**EXERCISE TASKS:**
1) Could you sum up the passage on setting boundaries in two sentences?
2) Could you continue the passage on setting boundaries from its last sentence onward?

**PAGE EXTRACT:**
* * *
So many of us haven’t been taught how to set down boundaries so we end up accepting any behaviour/treatment we are given, and then we shoulder the guilt and hurt passed on from careless people even if it never was our responsibility to. Somebody was unkind towards you? SAY IT AS IT IS. Not allowing yourself to allocate responsibility where it should be allocated = eventually beating yourself down for everything and never getting closure for anything. You are allowed to acknowledge that people were unhealthy towards you. You need to understand that most of the unjustified behaviour people hit you with are just unconscious projections of the personal problems these people have.

You’ll find that the day you realise: your parents had issues of their own they never resolved so it isn’t your fault that they treated you shitty/you did spend years putting in effort for both parties, yet your friends never reciprocated so you weren’t such a bad friend after all/sometimes exes do the worst things and that had nothing to do with you because they made a conscious personal choice to do bad so don’t force yourself to shoulder everything!!
* * *
**GIVEN ENTRIES:**
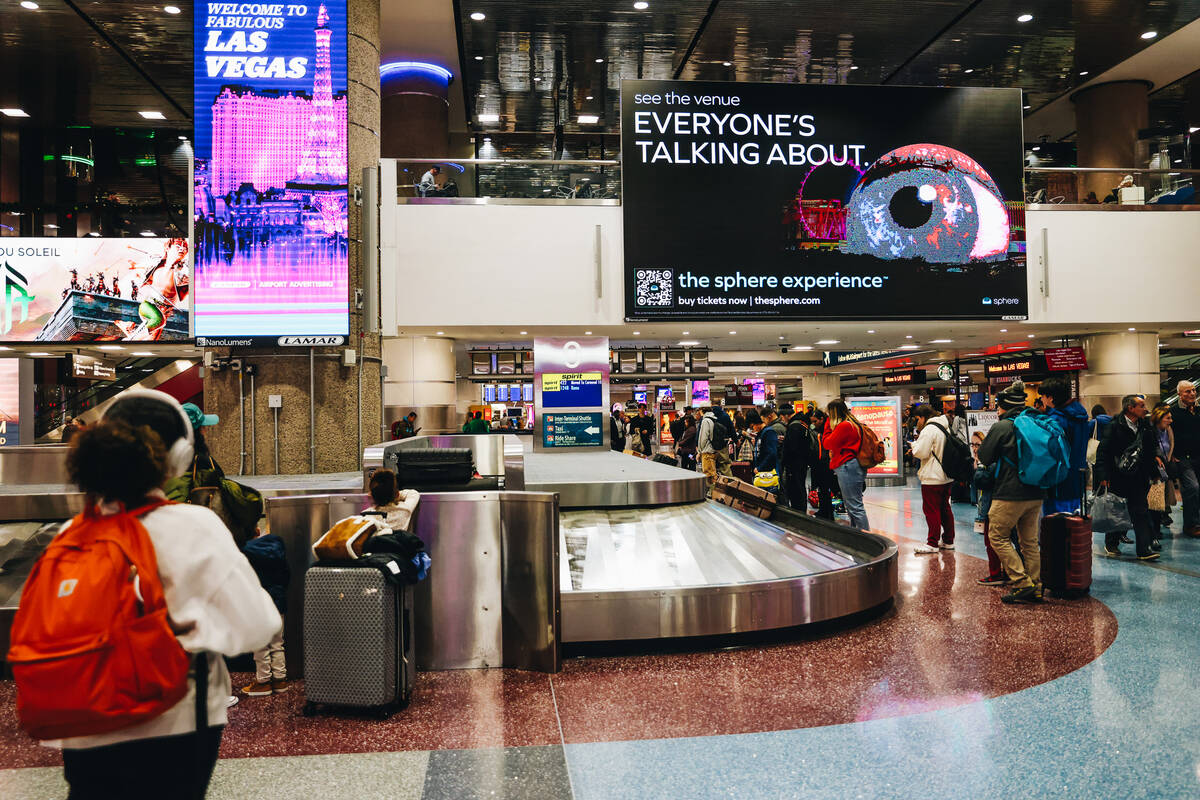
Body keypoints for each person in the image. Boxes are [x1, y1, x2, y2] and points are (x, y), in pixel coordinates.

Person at [49, 390, 280, 798]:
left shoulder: (71, 534)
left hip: (83, 722)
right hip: (175, 723)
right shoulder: (194, 526)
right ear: (177, 457)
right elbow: (257, 627)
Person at [977, 380, 1046, 603]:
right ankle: (1036, 586)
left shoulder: (1002, 426)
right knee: (1029, 542)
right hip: (1035, 492)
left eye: (998, 407)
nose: (996, 410)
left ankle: (1021, 581)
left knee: (997, 536)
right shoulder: (1035, 421)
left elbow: (985, 457)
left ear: (1004, 406)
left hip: (1009, 493)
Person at [1095, 394, 1160, 561]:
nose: (1146, 409)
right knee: (1117, 509)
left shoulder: (1145, 426)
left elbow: (1150, 452)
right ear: (1130, 408)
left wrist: (1154, 473)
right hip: (1119, 476)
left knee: (1140, 511)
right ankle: (1111, 543)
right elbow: (1103, 452)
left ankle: (1143, 549)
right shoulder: (1115, 426)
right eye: (1141, 406)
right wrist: (1103, 475)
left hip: (1139, 477)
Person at [239, 529, 290, 698]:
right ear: (258, 531)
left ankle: (263, 682)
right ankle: (280, 680)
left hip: (258, 602)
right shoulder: (277, 545)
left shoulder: (245, 551)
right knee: (277, 642)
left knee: (261, 645)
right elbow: (286, 575)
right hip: (278, 600)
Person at [1038, 376, 1089, 515]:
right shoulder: (1081, 416)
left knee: (1056, 525)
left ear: (1051, 398)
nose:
* * *
**EXPECTED OUTPUTS:**
1) Many people were never taught to set boundaries, so they accept any treatment they are given and carry guilt and hurt that was never their responsibility. The passage urges readers to call unkindness what it is, place responsibility where it belongs, and see that most unjustified behavior toward them comes from other people's own problems, such as parents' unresolved issues, friends who never reciprocated, or exes who chose to do bad.

2)
I’m not saying blame everyone for bad things that happen in your life. You need to make sure you learn at least one thing from each bad thing that happens (eg. what mistake they made for you to not to make in the future) so you keep growing. I’m just saying it’s alright to allocate fault where it should be allocated.

setting boundaries

Once you successfully allocate who-did-what-wrong (including yourself) instead of shouldering all the fault, you’ll be able to slowly decrease the self-blaming habits 🧸

There are only two things you can control in this world – your responses towards situations/people and thoughts.

Instead of saying this is what I prefer (to my family who doesn’t understand boundaries), say this is what I want.